For whatever reason, it’s not finding the GPU. Looking at the devices on the PCI bus:

$ grep -i nvidia lspci
06:00.0 VGA compatible controller [0300]: NVIDIA Corporation GT200GL [Quadro FX 4800] [10de:05fe] (rev a1) (prog-if 00 [VGA controller])
Subsystem: NVIDIA Corporation Device [10de:0594]
Kernel driver in use: nvidia
Kernel modules: nouveau, nvidia

nouveau is blacklisted correctly:

cat etc/modprobe.d/blacklist.conf blacklist nouveau cat proc/cmdline
BOOT_IMAGE=/vmlinuz-3.10.0-693.2.2.el7.x86_64 root=/dev/mapper/rhel-root ro crashkernel=auto rd.lvm.lv=rhel/root rd.lvm.lv=rhel/swap rhgb quiet nouveau.modeset=0 rd.driver.blacklist=nouveau plymouth.ignore-udev modprobe.blacklist=nouveau

We definitely see the GPU though, so its not a problem with the kernel seeing the device on the PCI bus, meaning there’s something not right with the driver as it pertains to the GPU and the 7.4 kernel. I would suggest forwarding my findings to Nvidia for review as well.
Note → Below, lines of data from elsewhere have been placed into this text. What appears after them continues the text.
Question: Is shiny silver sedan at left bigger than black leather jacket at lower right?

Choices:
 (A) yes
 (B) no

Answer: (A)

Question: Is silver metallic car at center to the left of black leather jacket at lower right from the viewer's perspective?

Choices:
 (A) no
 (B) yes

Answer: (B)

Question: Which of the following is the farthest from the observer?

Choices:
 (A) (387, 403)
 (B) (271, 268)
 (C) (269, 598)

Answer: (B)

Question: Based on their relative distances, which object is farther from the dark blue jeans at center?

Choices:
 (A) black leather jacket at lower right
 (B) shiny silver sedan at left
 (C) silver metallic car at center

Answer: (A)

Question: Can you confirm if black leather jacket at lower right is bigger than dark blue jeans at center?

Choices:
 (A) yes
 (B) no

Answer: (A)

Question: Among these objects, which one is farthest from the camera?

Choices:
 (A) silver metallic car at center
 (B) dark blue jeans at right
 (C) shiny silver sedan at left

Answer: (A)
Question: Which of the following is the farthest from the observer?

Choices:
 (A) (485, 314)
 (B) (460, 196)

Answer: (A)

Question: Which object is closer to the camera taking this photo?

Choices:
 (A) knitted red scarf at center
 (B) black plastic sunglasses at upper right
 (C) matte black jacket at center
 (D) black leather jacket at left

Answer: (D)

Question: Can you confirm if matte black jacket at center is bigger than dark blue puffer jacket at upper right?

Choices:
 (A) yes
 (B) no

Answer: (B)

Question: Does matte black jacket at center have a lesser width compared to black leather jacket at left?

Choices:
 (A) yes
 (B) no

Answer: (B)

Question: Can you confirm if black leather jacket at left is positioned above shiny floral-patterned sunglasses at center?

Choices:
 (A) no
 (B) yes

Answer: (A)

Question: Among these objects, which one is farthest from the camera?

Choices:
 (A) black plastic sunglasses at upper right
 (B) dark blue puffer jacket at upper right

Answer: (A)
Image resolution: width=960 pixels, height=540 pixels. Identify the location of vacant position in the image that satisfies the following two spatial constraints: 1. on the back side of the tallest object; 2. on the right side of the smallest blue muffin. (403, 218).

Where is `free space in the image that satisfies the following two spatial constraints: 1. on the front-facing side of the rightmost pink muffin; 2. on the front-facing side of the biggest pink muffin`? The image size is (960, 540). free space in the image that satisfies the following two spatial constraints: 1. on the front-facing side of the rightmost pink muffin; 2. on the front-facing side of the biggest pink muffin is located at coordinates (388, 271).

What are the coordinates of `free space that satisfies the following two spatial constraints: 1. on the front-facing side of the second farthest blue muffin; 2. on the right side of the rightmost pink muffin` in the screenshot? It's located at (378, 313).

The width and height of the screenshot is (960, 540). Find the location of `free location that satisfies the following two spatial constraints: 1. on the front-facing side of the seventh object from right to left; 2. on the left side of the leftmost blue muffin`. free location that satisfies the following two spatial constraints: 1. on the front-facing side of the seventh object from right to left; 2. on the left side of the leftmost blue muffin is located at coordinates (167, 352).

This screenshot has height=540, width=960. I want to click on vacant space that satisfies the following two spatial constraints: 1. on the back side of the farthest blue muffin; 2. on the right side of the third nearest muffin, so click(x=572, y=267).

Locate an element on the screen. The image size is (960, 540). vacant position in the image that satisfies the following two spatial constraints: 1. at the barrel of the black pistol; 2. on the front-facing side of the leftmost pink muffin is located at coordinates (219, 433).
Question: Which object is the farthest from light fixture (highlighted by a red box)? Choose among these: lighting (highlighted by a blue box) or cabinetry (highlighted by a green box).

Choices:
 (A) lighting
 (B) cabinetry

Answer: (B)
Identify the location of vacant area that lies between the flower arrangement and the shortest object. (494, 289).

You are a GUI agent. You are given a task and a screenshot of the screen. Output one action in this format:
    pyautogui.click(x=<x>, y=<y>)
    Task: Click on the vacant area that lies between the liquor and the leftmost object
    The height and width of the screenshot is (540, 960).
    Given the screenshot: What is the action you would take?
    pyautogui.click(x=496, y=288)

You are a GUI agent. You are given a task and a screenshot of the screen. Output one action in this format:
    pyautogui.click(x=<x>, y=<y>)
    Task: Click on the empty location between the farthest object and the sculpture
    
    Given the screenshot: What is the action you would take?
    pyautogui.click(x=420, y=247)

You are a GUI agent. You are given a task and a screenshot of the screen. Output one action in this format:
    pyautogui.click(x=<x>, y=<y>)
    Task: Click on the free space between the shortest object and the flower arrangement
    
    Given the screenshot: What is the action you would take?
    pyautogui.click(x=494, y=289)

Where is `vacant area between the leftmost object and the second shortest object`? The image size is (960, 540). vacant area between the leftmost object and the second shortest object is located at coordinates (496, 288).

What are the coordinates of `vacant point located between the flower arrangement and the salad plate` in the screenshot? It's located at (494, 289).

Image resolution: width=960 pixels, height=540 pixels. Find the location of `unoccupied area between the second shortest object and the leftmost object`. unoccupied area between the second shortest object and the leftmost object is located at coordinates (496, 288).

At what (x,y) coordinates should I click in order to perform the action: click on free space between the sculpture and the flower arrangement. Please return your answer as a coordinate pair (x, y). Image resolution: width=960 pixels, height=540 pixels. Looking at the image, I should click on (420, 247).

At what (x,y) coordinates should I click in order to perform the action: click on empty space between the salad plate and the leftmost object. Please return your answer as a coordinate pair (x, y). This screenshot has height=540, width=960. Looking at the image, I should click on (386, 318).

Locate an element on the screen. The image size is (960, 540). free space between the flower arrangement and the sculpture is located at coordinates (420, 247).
Thanks and have a great day!

Best Regards,
Joe Wright, RHCE RHCVA
Senior Technical Support Engineer
Customer Experience & Engagement - North America
Red Hat, Inc"

No news.
The kernel is loading the .102 driver probably from initrd, X loads the .104 driver which is then looking for the .104 kernel driver. Doesn’t find that, bails out.
So I really think that just the initrd has to be rebuilt.